04/03/2026
As visitors stood by the glass and began leaving his enclosure, Punch started raising his arm toward them. At first it seemed random. Then people noticed a pattern. When crowds said goodbye and stepped away, Punch would lift his arm again, almost like a response.
Over time, the moment repeated enough that regular visitors began recognizing it as his little routine.
Now about seven months old, Punch is growing more confident, slowly adjusting to life around other macaques and the steady flow of human faces.
Yet even as he becomes more independent, the toy orangutan still stays close.
And sometimes, when people say goodbye, Punch raises his arm as if he has learned what that moment means.
Friends, Punch lives at Ichikawa City Zoo in Chiba, Japan, where his story first caught the world’s attention for a very different reason. Shortly after he was born, his mother rejected him. Zookeepers stepped in to care for the fragile infant and placed a stuffed orangutan toy in his enclosure to help comfort him during those early days.
The little macaque bonded with it immediately.

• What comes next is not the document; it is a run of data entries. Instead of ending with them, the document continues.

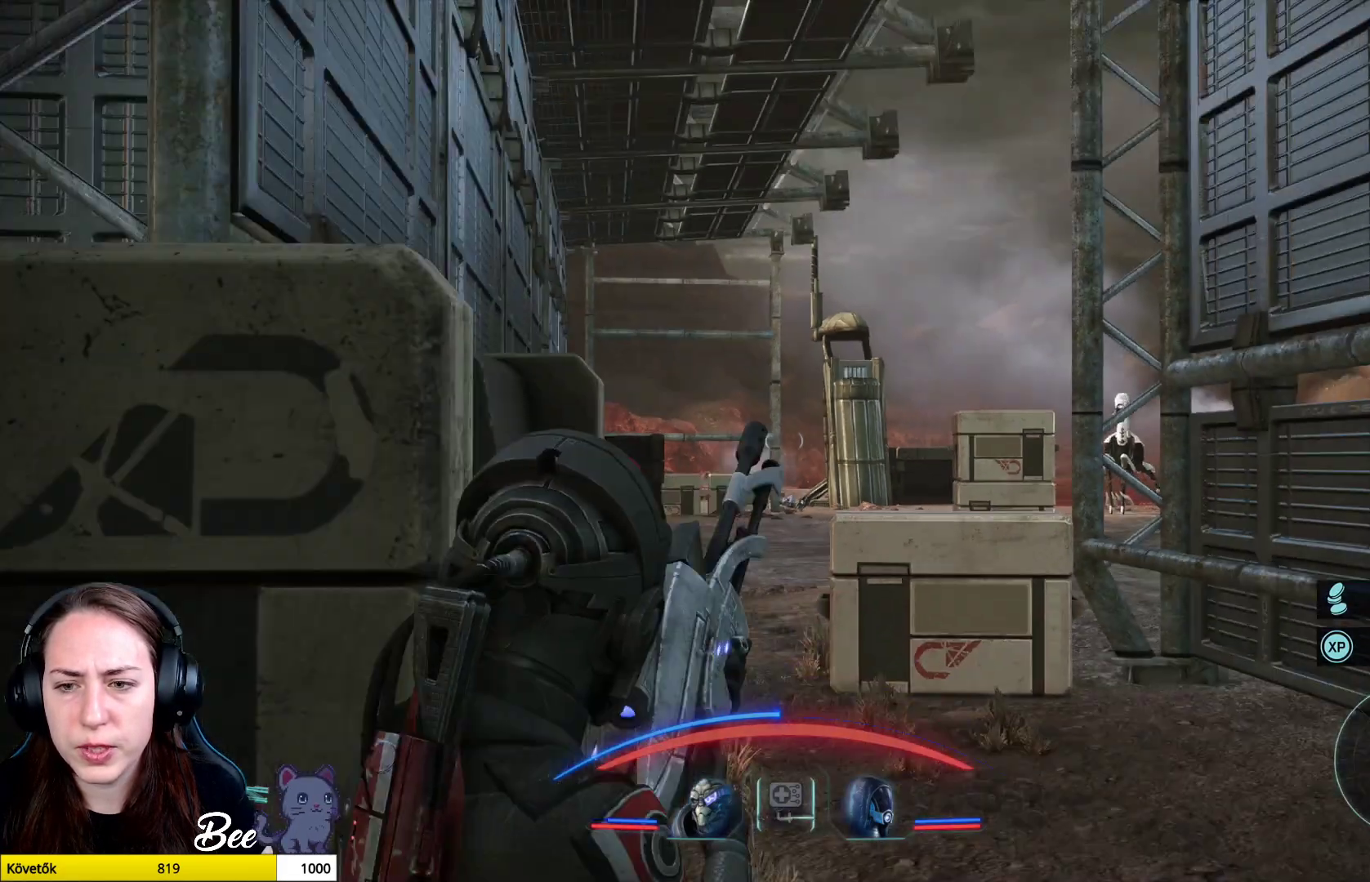
{"buttons": [], "left_stick": "center", "right_stick": "down-right", "events": [[317, "right_stick", "down-right"]]}
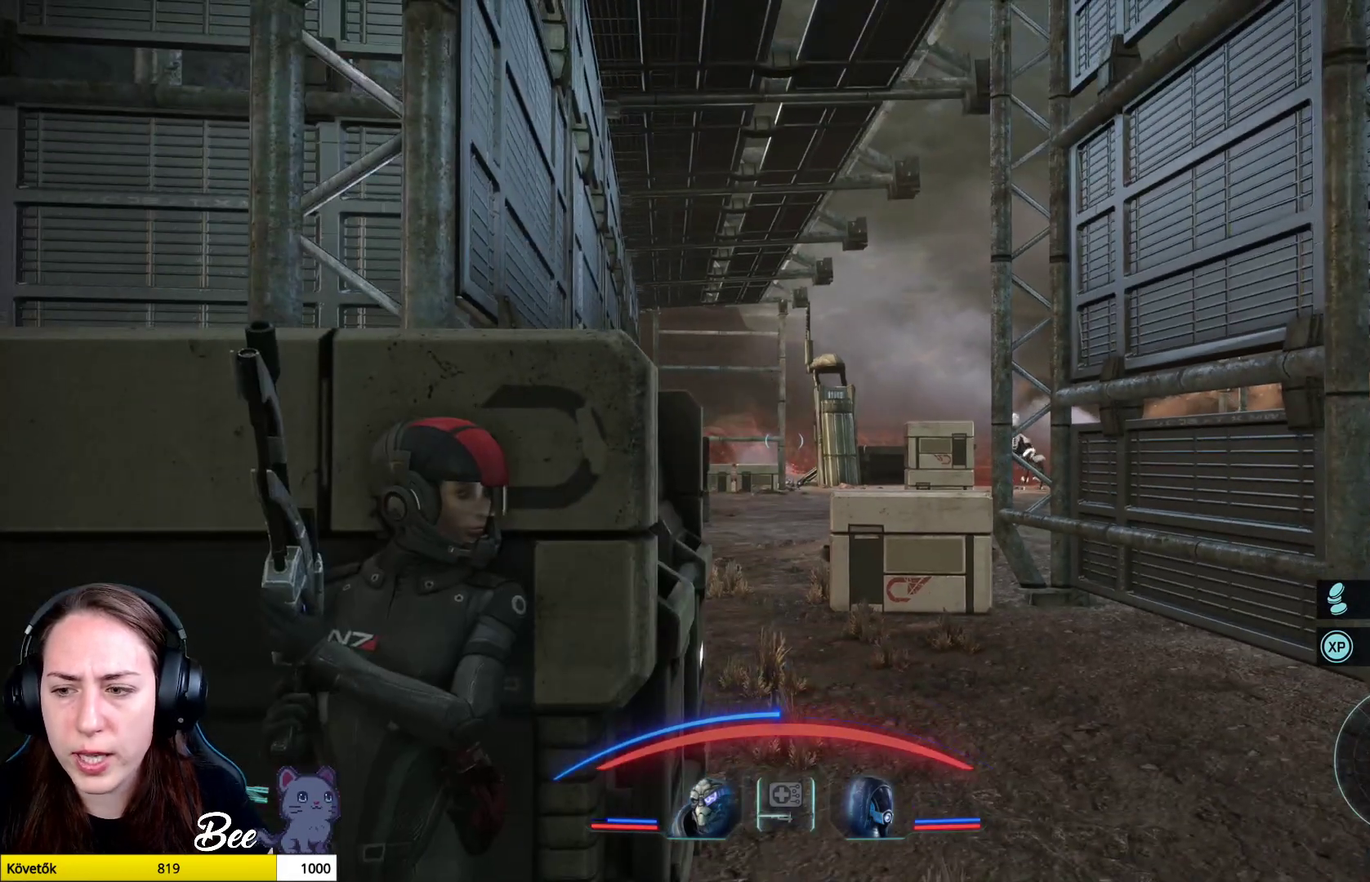
{"buttons": [], "left_stick": "center", "right_stick": "center", "events": [[134, "right_stick", "center"]]}
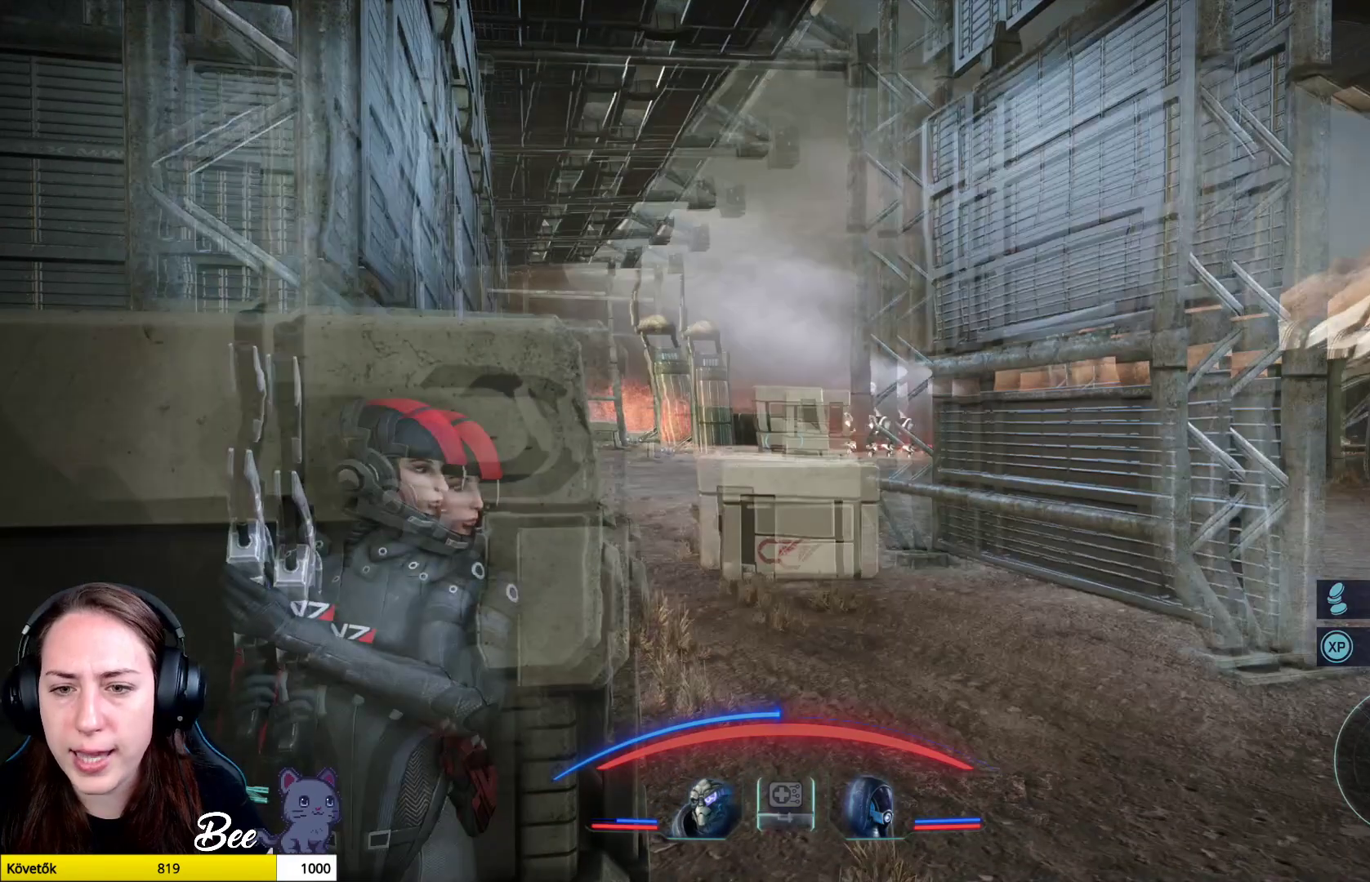
{"buttons": [], "left_stick": "center", "right_stick": "right", "events": [[417, "right_stick", "right"]]}
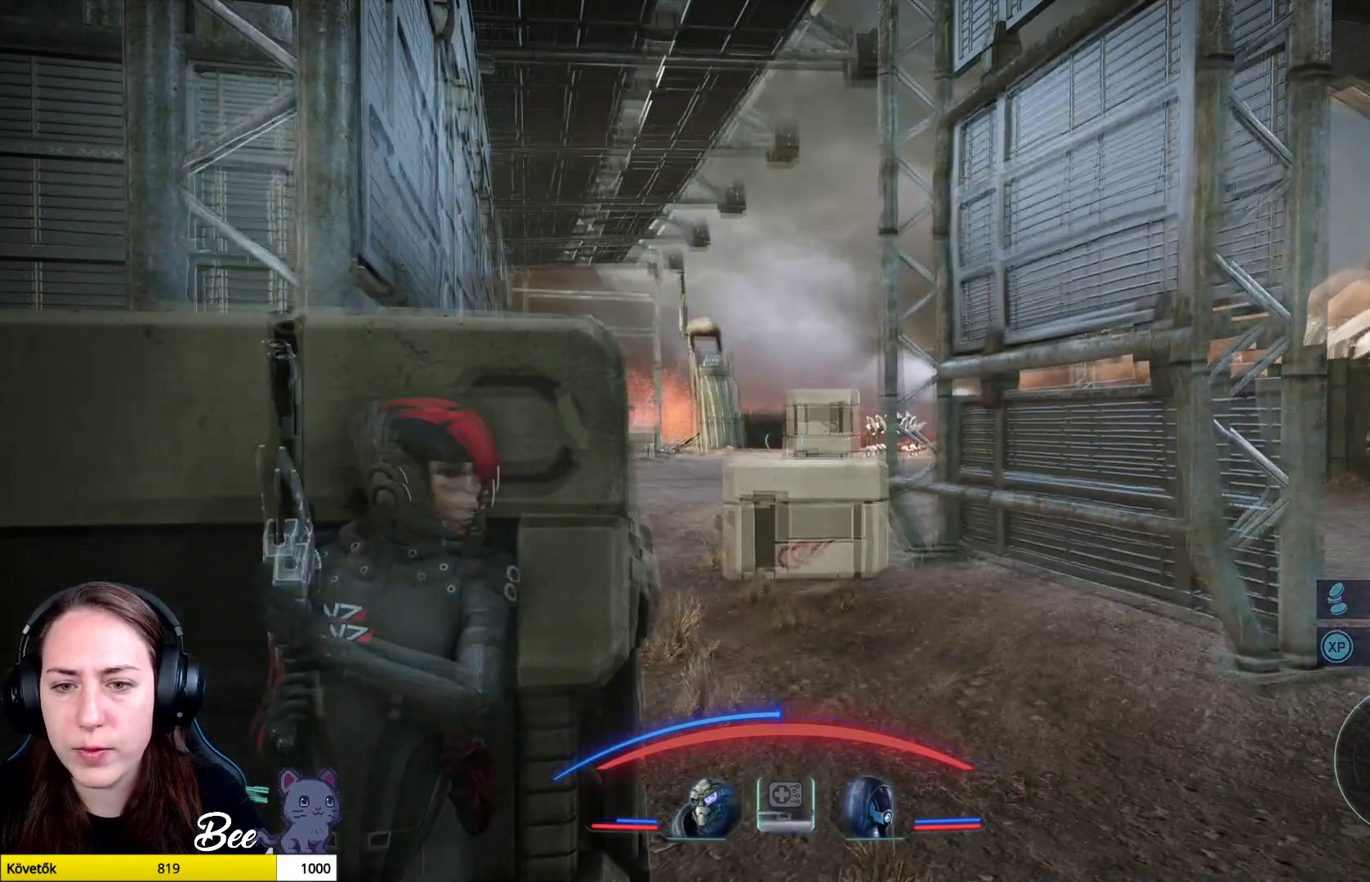
{"buttons": [], "left_stick": "center", "right_stick": "right", "events": []}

Visitors began noticing the tiny monkey carrying the plush toy everywhere, hugging it, sleeping beside it, and refusing to let it go. Images of Punch clinging to his stuffed companion quickly spread online, turning a quiet moment inside a zoo into a story that people around the world connected with.
Now he is growing, exploring, and slowly finding his place.
But every so often, when people turn to leave, Punch lifts his arm again.
And the crowd quietly wonders if the little monkey has learned how to say goodbye.